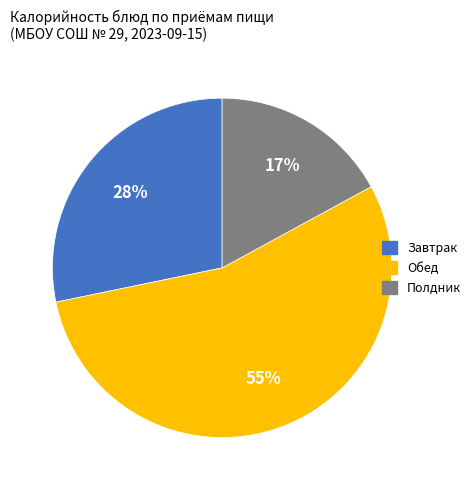

How many segments does this pie chart have?

3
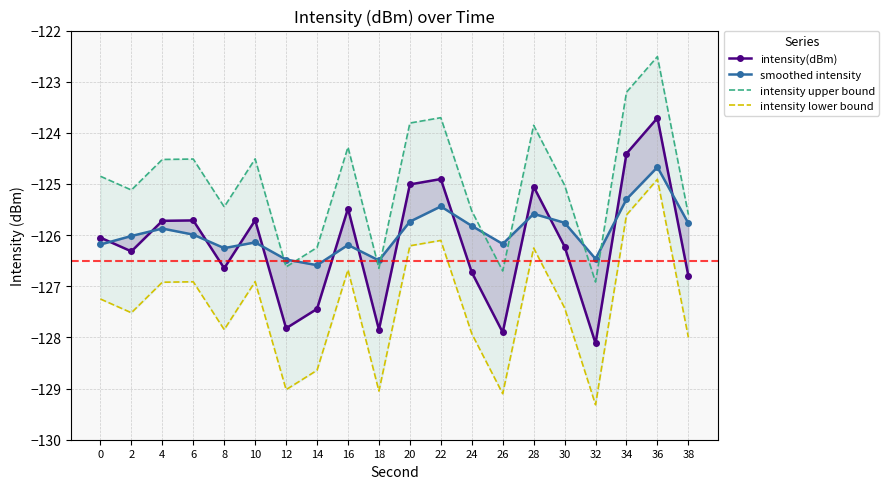

What is the maximum value for intensity upper bound?

-122.5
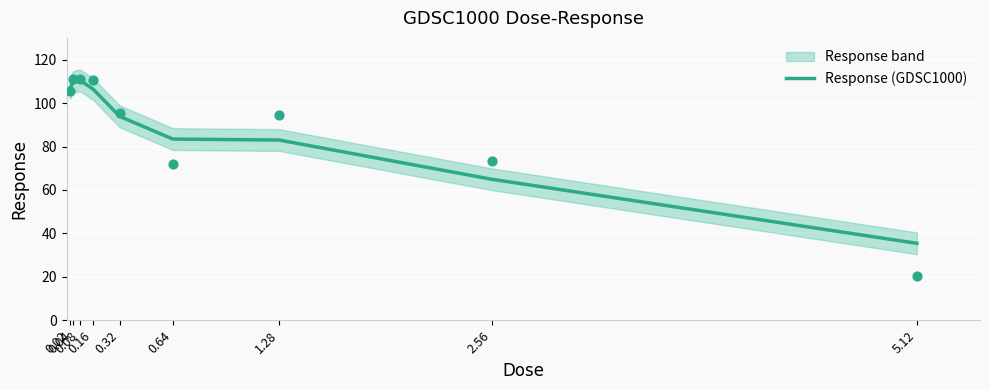

Approximately how many times larger is the value at 5.12 compared to 1.28?

0.4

Task instructions:
Convert the records above into a Markdown table with the columns "Row" and "Line," putting each line in its own numbered row. Skip the blank lines and leave the pictures out.

Exercise result:
| Row | Line |
|---|---|
| 1 | How many segments does this pie chart have? |
| 2 | 3 |
| 3 | What is the maximum value for intensity upper bound? |
| 4 | -122.5 |
| 5 | Approximately how many times larger is the value at 5.12 compared to 1.28? |
| 6 | 0.4 |